(Before-and-after change records)

────────────────────────────────────────

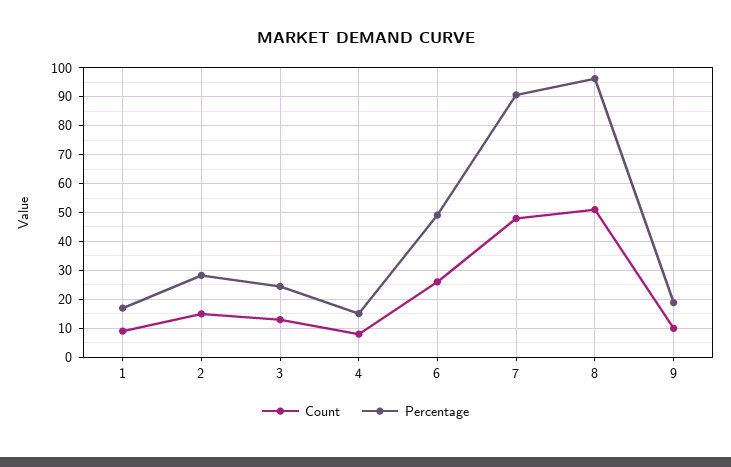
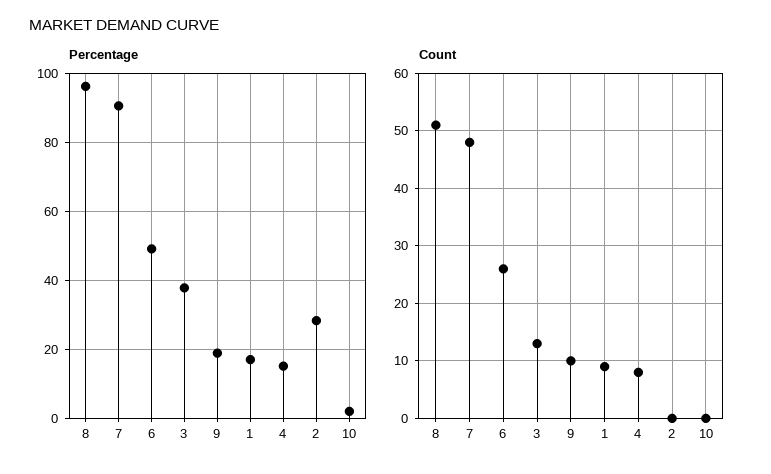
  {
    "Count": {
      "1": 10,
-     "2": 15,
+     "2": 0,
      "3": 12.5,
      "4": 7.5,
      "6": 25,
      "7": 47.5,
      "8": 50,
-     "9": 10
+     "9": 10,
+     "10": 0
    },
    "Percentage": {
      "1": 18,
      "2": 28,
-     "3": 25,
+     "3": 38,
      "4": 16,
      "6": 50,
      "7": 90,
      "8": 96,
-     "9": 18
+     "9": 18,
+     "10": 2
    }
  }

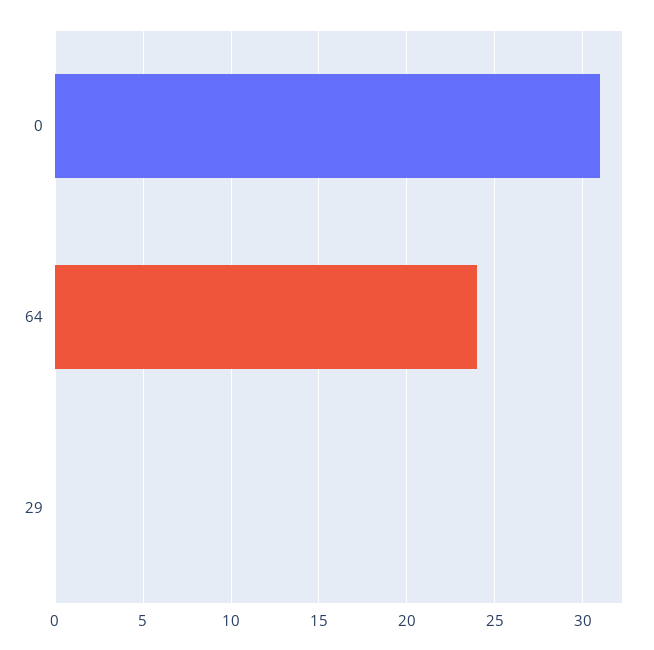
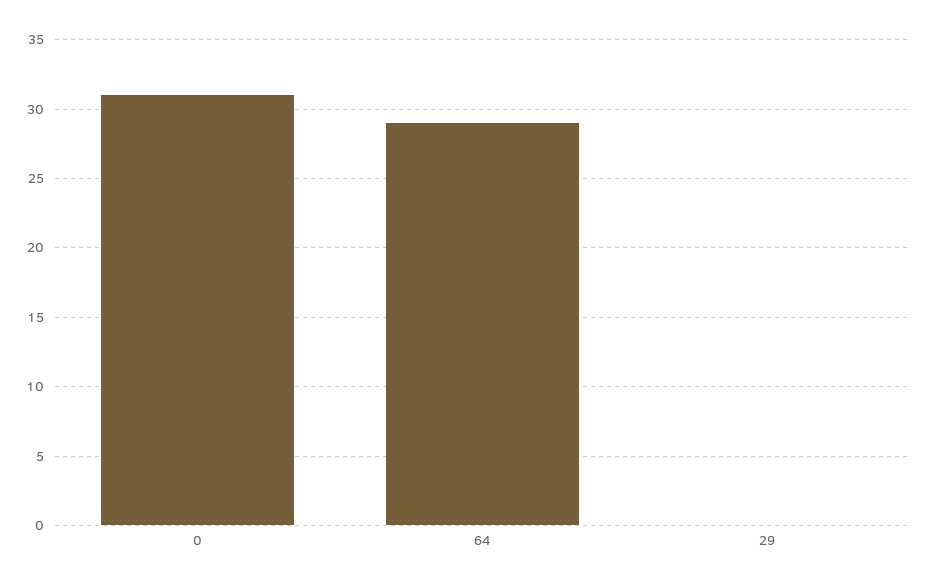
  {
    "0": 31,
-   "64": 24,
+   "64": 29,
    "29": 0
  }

────────────────────────────────────────

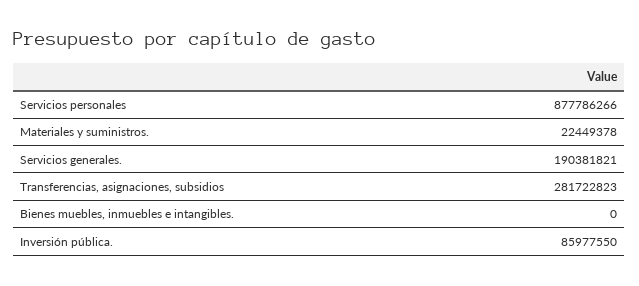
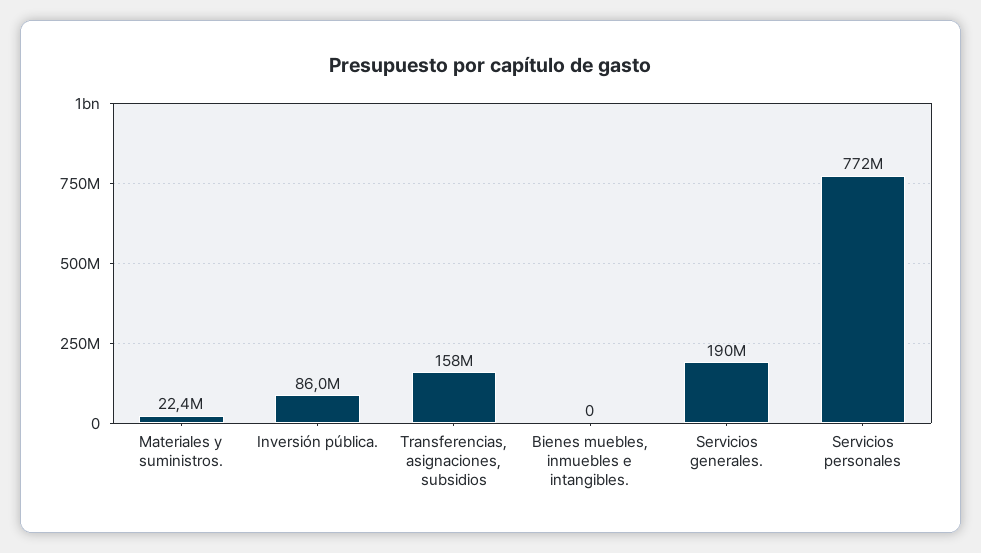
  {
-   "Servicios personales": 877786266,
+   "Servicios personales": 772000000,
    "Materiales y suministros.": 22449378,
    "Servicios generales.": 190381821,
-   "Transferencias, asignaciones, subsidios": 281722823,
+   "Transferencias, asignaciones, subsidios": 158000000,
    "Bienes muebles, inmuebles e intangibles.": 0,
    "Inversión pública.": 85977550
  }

────────────────────────────────────────

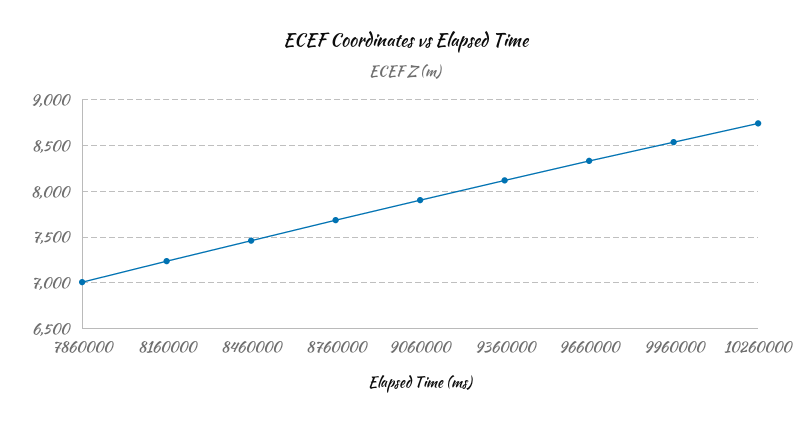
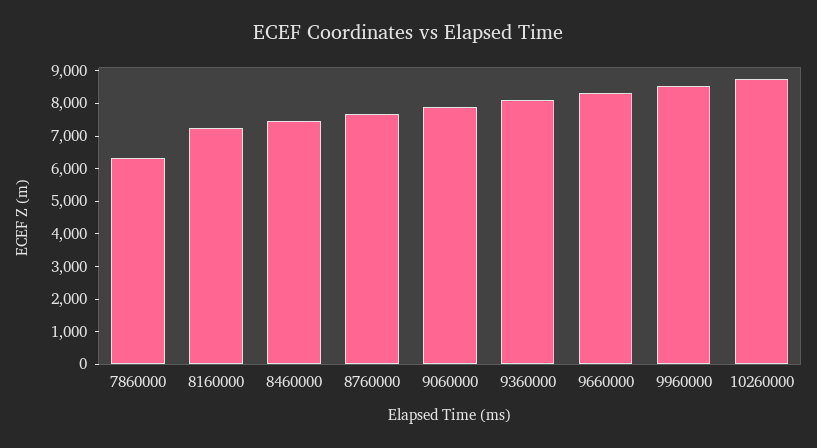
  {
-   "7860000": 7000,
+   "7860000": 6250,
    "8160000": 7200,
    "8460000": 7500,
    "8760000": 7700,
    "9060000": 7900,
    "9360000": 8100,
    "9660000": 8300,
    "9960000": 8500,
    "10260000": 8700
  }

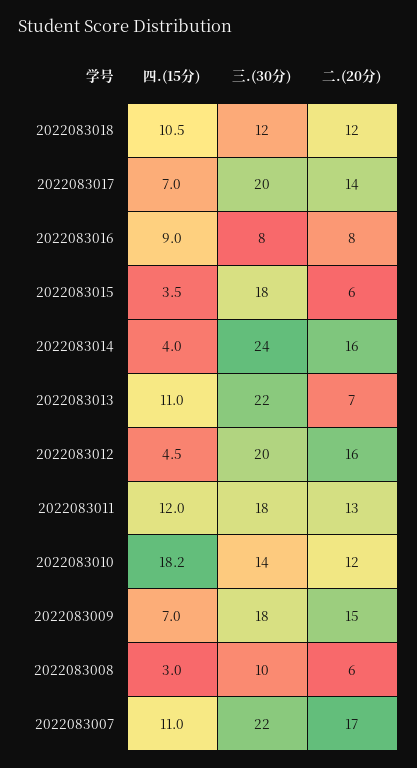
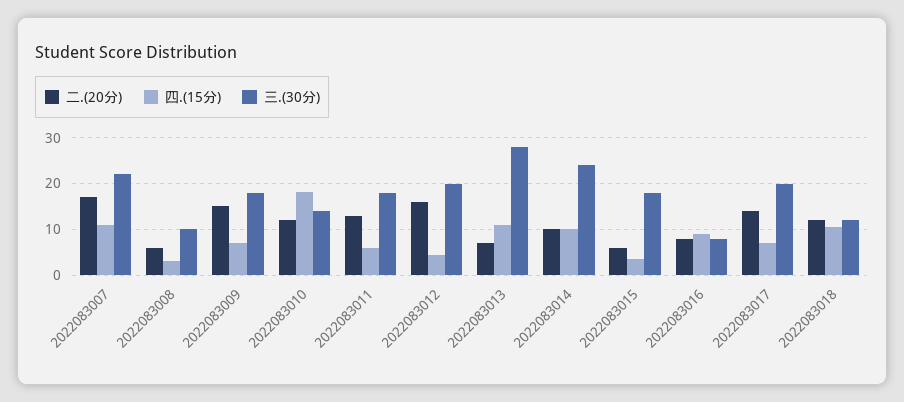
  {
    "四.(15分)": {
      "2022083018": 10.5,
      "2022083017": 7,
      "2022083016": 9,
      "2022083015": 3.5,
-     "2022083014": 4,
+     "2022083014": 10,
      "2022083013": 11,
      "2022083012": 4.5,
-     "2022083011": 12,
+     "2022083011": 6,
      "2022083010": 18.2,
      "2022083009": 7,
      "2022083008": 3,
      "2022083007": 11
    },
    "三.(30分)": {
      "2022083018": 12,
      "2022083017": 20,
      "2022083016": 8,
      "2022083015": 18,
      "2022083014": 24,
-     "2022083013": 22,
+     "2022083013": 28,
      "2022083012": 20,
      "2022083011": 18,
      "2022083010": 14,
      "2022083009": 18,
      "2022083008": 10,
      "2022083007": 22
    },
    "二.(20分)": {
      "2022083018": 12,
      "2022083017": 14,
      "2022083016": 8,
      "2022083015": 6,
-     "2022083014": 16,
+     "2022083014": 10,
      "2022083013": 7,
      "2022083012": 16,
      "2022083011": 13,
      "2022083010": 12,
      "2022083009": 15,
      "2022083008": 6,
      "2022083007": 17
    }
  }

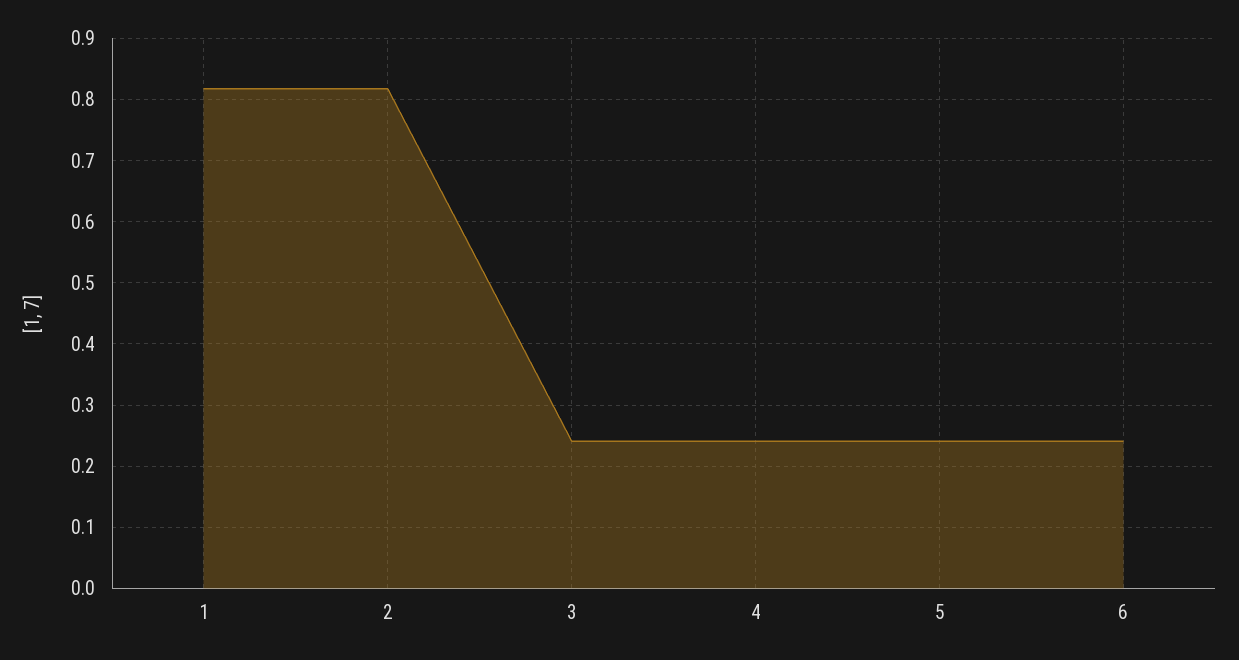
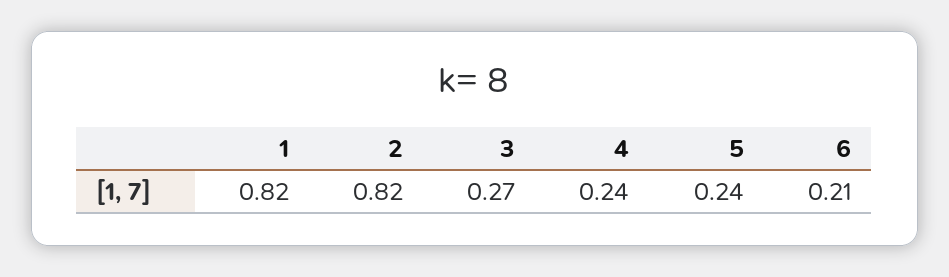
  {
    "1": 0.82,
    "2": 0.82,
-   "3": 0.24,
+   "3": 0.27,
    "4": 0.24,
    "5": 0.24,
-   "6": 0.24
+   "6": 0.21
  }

────────────────────────────────────────

### TASK ITEM
From the data above, copy out every line with the string "Transferencias" in it.

### ANSWER TO THE PROBLEM
-   "Transferencias, asignaciones, subsidios": 281722823,
+   "Transferencias, asignaciones, subsidios": 158000000,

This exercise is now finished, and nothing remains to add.